Die Ausstellung in Turin, die erste, die dem Mythos in der Produktion des Londoner Malers gewidmet ist, und die durch das äußerst gelungene und elegante Ausstellungsdesign des indisch-turanischen Architekten und Designers Subhash Mukerjee aufgewertet wird, zeigt einen ungewöhnlichen Turner, einen Turner, den wir nicht kennen, einen Turner, der im Mythos eine Dimension findet, die ihm entgegenkommt und die ihn auch bei der Ausarbeitung seiner innovativsten Ansichten begleitet, Landschaften des Erhabenen, Gemälde, die in gewisser Weise den Impressionismus vorwegnehmen. Es ist interessant festzustellen, dass der Mythos in Turners Werk keine vorübergehende Verliebtheit ist, die mit seinem Italienaufenthalt zusammenhängt, sondern eine Konstante in seiner gesamten Laufbahn darstellt: Seine ersten Studien über antike mythologische Figuren gehen auf seine Jugendzeit zurück, und bestimmte Stränge, wie der von Aeneas und Dido, kehren sogar in der letzten Phase seiner künstlerischen Laufbahn wieder. Jahrhundert, das mit den Malern verbunden ist, die er immer studiert hat, oder eine uneigennützige Leidenschaft? Das Fortbestehen des mythologischen Themas in Turners Gemälden, seine Verwendung, wie wir gesehen haben, in einem manchmal ironischen oder polemischen Tonfall, die Idee, Bezüge zu aktuellen Ereignissen durch einen Mythos zu verdecken, sind Elemente, die auf die zweite Hypothese hindeuten. Andererseits sind die Anleihen bei den idealen Meistern und den traditionellen Landschaftsbildern mit mythologischen Motiven - eine Tradition, in der Turner gut verankert war und die er in einem modernen Sinne erneuern konnte - für den englischen Maler ein unausweichlicher Bezugspunkt, an dem sich seine Auswahl mit Sicherheit orientiert. Dann gibt es noch das Thema der Reise, das etwas untergeordnet ist, auch weil es bereits in anderen früheren Ausstellungen behandelt wurde, das aber dennoch dem Publikum interessante Ideen bieten kann, das die Möglichkeit hat, sich mit einer guten, gültigen und ziemlich vollständigen Ausstellung zu messen, auch wenn sie nur aus etwa vierzig Werken besteht, aber man muss bedenken, dass sie aus den Tausenden von Werken Turners ausgewählt wurden, die die Tate besitzt (es ist das Museum, das den beständigsten und umfangreichsten Kern von Turners Werken in der Welt besitzt).

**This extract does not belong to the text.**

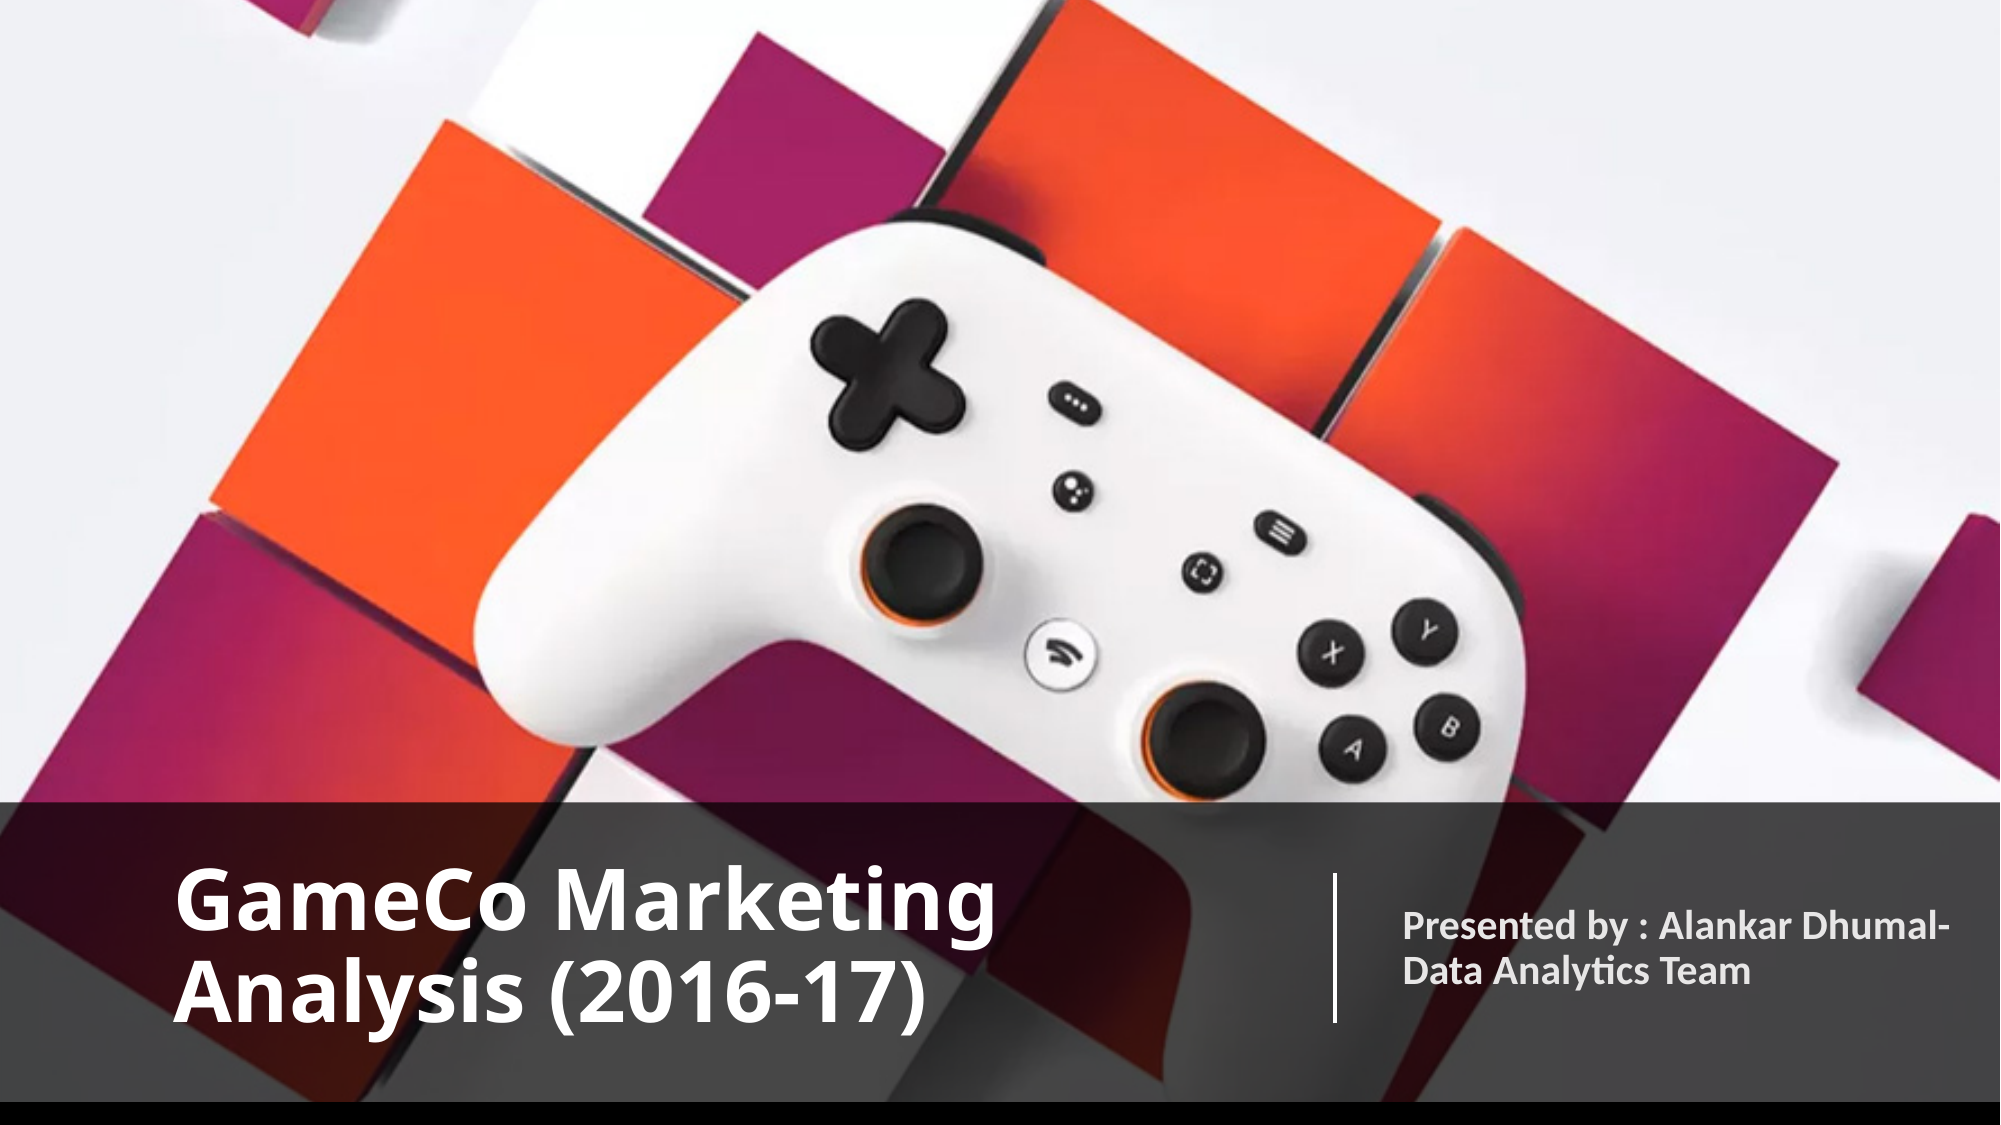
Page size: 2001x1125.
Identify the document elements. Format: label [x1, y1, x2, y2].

Die Turner-Ausstellung ist die zweite Ausstellung, die die Venaria in Zusammenarbeit mit der Tate organisiert, nach der Constable-Ausstellung im vergangenen Jahr. Es gibt oft ein gewisses Vorurteil gegenüber Ausstellungen, die mit Werken aus einem einzigen Museum zusammengestellt werden. Wenn es jedoch darum geht, dem Publikum ein noch nie dagewesenes Projekt zu bieten, bei dem Werke, die normalerweise ausgestellt werden, mit anderen zusammengebracht werden, die nur schwer zu sehen sind, weil sie gelagert oder aus konservatorischen Gründen versteckt sind, und wenn man sich eine Ausstellung vorstellt, die mit dem Ort verbunden ist, an dem sie stattfindet (das Thema des Mythos in Turners Kunst ist eng mit seiner Reise nach Italien verbunden, wo er lebte), dann wird die Ausstellung der Tate ein neues und originelles Projekt sein. Die Ausstellung der Tate wird ein neues und originelles Projekt sein (das Thema des Mythos ist eng mit seiner Italienreise verbunden, und Turin war, wie eingangs erwähnt, die erste Stadt, die der Künstler während seines ersten Italienaufenthalts sah). Die “Trilogie” Venaria-Tate wird 2024 mit einer Ausstellung über William Blake fortgesetzt, die angesichts der guten Ergebnisse der Ausstellungen über Constable und Turner mit hohen Erwartungen verbunden ist. Und in der Zwischenzeit wartet man auf den Katalog der kommenden Turner-Ausstellung.